Comment ça se fait qu'en 2011, les gens atteints de maladie mentale soient encore ostracisés, rejetés, mis de côté? C'est justement, entre autres, à cause de ce préjugé bien ancré dans les moeurs (l'inconscient collectif?) qui veut que les «malades mentaux» soient dangereusement malades: les crises, la psychose, la violence, le meurtre, le suicide... et ils n'ont pas toujours toute leur tête. C'est méchant, donc malade. Oui et non, ça prend du discernement et c'est plus qu'un jeu de mots. La psychiatrie n'est pas une médecine comme les autres. Elle est intimement liée au monde judiciaire et un de ses rôles si ce n'est l'ultime, est de protéger l'honnête citoyen. Dans cette histoire, qui est l'honnête citoyen? Le Dr Turcotte?

Je me sens coupable d'avoir un cerveau qui me joue des tours et d'en garder le secret, coupable de me taire, coupable de ne plus travailler, coupable d'avoir mis au monde des enfants malgré tout, coupable de ne pas pouvoir mener mes projets à terme, coupable d'en faire trop ou pas assez, coupable-coupable-coupable et j'assume.

Est-ce que d'être malade mentalE déresponsabilise? Est-ce que d'être malade mentale fait en sorte que je ne puis assumer mes bons et mes mauvais coups?
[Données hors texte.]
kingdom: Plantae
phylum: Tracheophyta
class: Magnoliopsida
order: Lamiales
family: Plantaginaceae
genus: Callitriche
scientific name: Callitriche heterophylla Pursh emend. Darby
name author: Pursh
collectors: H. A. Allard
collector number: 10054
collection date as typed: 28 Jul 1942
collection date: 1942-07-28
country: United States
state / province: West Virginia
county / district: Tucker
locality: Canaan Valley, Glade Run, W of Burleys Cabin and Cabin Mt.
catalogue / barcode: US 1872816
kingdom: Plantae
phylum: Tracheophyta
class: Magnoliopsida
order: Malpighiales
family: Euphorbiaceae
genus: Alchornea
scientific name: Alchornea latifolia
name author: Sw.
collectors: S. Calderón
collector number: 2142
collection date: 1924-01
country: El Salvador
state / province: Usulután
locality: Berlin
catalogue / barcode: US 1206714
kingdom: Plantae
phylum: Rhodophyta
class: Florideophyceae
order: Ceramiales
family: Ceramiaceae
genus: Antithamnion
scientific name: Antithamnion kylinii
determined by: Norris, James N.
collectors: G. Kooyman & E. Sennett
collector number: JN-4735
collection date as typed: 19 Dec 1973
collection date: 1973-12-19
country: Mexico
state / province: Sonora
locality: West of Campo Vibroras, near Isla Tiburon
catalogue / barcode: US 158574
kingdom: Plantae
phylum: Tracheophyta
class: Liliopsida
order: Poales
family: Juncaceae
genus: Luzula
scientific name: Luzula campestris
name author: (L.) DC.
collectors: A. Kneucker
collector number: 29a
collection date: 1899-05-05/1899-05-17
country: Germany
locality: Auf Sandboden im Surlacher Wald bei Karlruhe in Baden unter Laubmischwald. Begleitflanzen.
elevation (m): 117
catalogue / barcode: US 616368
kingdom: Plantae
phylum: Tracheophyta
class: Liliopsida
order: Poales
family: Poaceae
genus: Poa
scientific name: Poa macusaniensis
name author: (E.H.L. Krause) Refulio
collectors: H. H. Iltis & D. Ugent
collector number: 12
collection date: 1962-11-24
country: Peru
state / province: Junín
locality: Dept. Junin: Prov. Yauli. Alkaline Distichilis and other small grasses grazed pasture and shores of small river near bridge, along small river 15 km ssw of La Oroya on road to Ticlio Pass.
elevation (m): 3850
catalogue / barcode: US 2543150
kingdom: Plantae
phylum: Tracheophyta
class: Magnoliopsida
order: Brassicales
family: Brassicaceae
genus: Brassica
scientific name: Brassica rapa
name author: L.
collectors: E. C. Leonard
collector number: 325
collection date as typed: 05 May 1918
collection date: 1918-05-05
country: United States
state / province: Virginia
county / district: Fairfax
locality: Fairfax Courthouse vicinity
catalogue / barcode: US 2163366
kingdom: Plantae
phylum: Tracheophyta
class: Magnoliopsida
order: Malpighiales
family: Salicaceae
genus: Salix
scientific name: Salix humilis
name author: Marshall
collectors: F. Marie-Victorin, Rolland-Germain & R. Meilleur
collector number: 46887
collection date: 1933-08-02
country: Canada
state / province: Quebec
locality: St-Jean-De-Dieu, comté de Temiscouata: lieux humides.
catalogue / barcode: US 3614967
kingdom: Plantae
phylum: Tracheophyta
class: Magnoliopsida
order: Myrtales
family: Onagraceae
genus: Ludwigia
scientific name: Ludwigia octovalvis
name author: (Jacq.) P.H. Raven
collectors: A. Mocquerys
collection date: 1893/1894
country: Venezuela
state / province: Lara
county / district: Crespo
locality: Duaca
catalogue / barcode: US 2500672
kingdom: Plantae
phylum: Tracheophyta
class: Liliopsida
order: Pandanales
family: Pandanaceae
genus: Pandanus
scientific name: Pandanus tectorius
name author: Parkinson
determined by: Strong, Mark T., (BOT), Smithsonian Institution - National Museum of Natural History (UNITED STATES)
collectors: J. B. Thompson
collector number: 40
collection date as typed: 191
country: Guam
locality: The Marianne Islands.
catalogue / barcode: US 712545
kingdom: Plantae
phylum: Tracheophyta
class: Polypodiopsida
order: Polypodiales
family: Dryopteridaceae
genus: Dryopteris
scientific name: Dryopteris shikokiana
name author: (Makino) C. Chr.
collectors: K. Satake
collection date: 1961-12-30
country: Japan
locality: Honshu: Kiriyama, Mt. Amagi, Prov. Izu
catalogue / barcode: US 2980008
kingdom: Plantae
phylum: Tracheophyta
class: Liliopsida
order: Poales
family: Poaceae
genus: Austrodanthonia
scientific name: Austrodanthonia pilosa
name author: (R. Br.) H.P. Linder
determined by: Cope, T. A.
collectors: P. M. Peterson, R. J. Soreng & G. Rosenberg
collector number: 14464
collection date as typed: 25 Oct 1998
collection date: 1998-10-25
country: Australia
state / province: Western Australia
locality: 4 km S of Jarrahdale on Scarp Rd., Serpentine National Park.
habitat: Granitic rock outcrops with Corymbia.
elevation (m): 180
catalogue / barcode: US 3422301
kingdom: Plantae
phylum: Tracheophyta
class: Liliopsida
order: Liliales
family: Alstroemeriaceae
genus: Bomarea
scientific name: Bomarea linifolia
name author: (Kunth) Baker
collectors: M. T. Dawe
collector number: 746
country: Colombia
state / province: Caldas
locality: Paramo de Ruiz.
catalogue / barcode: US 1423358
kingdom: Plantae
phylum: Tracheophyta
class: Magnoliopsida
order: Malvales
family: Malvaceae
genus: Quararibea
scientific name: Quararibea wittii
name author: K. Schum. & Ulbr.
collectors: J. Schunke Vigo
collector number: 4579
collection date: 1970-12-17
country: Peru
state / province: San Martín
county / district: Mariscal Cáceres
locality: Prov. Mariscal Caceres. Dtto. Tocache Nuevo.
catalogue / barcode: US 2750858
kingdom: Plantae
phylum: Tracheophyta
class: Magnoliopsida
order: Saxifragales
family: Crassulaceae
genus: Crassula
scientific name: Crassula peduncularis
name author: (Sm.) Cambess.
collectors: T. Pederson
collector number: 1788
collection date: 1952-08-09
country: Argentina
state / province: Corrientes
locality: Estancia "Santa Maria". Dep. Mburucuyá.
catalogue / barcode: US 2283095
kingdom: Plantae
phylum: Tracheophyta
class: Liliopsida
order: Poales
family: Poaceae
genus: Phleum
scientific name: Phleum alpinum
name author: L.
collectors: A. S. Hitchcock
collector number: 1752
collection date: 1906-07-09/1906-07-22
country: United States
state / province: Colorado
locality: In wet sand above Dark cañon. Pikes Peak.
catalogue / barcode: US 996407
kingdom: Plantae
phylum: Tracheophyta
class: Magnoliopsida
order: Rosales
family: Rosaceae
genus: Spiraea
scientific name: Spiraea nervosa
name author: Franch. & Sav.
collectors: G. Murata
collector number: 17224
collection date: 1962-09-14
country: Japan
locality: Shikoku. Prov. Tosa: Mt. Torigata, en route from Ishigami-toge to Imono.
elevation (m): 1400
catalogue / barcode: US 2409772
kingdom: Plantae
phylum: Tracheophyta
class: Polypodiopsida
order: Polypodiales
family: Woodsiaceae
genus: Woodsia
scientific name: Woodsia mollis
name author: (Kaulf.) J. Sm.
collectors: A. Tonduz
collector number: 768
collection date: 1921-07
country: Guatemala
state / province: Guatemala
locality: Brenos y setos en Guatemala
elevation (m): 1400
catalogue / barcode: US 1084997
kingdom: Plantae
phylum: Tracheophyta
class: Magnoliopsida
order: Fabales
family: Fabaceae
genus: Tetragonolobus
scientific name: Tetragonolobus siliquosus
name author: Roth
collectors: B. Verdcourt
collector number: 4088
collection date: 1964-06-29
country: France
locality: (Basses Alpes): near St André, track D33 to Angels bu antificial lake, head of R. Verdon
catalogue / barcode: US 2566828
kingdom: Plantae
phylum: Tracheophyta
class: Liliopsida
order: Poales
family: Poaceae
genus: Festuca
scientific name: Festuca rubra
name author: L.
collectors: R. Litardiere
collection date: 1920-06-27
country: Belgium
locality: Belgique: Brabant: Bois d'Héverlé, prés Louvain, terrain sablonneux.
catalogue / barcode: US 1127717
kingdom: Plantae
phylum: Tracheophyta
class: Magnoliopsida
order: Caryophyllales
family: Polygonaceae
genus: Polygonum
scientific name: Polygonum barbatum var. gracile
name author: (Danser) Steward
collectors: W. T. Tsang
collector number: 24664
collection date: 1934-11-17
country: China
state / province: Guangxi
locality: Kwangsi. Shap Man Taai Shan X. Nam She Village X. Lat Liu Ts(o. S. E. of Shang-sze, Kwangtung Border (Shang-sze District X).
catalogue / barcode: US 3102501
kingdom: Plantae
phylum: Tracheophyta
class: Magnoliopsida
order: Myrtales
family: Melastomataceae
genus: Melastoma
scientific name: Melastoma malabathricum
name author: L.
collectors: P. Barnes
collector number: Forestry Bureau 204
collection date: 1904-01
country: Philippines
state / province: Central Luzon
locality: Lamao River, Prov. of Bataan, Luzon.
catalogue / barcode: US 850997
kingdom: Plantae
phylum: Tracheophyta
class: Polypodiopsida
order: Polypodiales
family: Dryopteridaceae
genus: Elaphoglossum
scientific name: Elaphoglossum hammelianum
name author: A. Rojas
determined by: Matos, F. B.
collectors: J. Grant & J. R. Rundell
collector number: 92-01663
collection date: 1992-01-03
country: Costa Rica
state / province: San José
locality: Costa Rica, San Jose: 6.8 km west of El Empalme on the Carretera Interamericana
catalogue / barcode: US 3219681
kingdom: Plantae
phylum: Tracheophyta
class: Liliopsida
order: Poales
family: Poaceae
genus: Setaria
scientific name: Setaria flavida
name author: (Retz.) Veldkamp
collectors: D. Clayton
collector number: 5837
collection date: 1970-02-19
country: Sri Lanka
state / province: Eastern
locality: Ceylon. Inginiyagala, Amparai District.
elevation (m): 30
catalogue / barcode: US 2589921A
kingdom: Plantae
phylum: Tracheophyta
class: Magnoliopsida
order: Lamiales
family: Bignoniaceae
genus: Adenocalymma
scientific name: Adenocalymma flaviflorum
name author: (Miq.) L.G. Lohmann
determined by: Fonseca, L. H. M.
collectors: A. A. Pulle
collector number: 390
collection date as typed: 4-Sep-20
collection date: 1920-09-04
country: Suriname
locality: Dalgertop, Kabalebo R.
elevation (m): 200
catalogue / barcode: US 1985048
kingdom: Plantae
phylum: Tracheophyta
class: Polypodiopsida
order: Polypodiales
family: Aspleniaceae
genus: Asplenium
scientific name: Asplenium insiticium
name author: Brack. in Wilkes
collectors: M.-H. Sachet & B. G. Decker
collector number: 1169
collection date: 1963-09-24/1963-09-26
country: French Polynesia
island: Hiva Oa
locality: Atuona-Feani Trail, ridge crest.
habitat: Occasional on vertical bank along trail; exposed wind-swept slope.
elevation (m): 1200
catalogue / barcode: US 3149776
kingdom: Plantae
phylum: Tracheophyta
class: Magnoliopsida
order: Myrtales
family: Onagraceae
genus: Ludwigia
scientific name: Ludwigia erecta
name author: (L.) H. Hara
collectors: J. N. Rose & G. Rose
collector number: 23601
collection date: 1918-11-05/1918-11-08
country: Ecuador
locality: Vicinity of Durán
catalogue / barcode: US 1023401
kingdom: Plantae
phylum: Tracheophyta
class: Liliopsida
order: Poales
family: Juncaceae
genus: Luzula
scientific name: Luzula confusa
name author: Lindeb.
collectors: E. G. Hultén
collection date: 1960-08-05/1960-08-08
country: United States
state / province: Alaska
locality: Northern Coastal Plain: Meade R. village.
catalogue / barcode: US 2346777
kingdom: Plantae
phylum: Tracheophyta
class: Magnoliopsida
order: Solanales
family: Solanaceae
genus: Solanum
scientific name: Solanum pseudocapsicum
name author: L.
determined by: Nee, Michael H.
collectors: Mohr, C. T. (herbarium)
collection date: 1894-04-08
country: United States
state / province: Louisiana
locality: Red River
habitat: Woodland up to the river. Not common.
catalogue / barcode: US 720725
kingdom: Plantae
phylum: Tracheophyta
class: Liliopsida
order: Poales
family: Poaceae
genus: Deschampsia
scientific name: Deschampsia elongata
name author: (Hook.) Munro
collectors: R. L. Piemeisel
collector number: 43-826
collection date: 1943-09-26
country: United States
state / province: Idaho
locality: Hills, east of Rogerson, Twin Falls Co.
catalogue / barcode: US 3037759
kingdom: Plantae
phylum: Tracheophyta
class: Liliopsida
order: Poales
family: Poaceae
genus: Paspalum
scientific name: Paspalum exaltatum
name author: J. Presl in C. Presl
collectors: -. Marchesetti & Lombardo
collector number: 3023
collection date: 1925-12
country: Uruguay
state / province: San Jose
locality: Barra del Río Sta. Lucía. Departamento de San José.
Est-ce que je suis irresponsable, donc malade mentale, seulement lorsque je fais de mauvaises choses? Lorsque je disjoncte, est-ce lui ou elle qui est responsable de cet éclat très laid du comportement, momentanément inacceptable socialement ou se sont les hormones, le verre de trop, la dope, le contexte social, sa mauvaise enfance (éducation), trop de pilules ou pas assez, l'hyper sensibilité ou le manque de sensibilité, le manque de résistance au stress, la dépression, l'anxiété et/ou le lave-glace... qui sont responsables? Tous ces items, quelques-uns de ces items, un de ces items, aucun de ces items, sauf la personne concernée?

Aucune de ces réponses, car si je saisis bien la portée de ce jugement, c'est le cerveau le grand coupable. C'est lui qui nous manipule comme des marionnettes, donc nous ne sommes pas du tout responsables. Nous ne sommes responsables de rien du tout alors, soyons justes. C'est absurde! Dans cette cause qui manipule qui?

Quoi qu'il en soit, même si je suis une malade mentale, je revendique la responsabilité de mes bons comme de mes mauvais coups. Pas question de me dérober en me cachant derrière «ma» maladie mentale pour me justifier, mais plutôt m'expliquer, comprendre, m'ajuster.

Comment voulez-vous que j'évolue si ce n'est jamais de ma faute? Comment voulez-vous que je me prenne en main? Je serais donc condamnée à être la «pôvre» victime, l'automate qui agirait selon la «possession» du jour: Satan, la dépression, le divin, la manie. Condamnée à perpétuité à subir les mouvements aléatoires de mon cerveau détraqué: beau plan de vie.

Déresponsabiliser les gens atteints de maladie mentale n'est pas une solution à la rédemption ni à la rémission. De plus, trop souvent, on attribue les mérites d'une certaine créativité à la maladie mentale et non à la personne. Va savoir pourquoi.

Alors, lorsque ce cardiologue, fou furieux (est-ce que je doute?), évoque la maladie ou l'aliénation mentale (il a bien le droit de se défendre) afin de se déresponsabiliser de ses meurtres sanguinaires, je fulmine et je ne suis pas d'accord.

Toutefois, ici, il s'agit de droit criminel et non de la vraie vie. À ne pas confondre! Néanmoins, c'est lourd de porter la maladie mentale quand on vit avec le commun des mortels.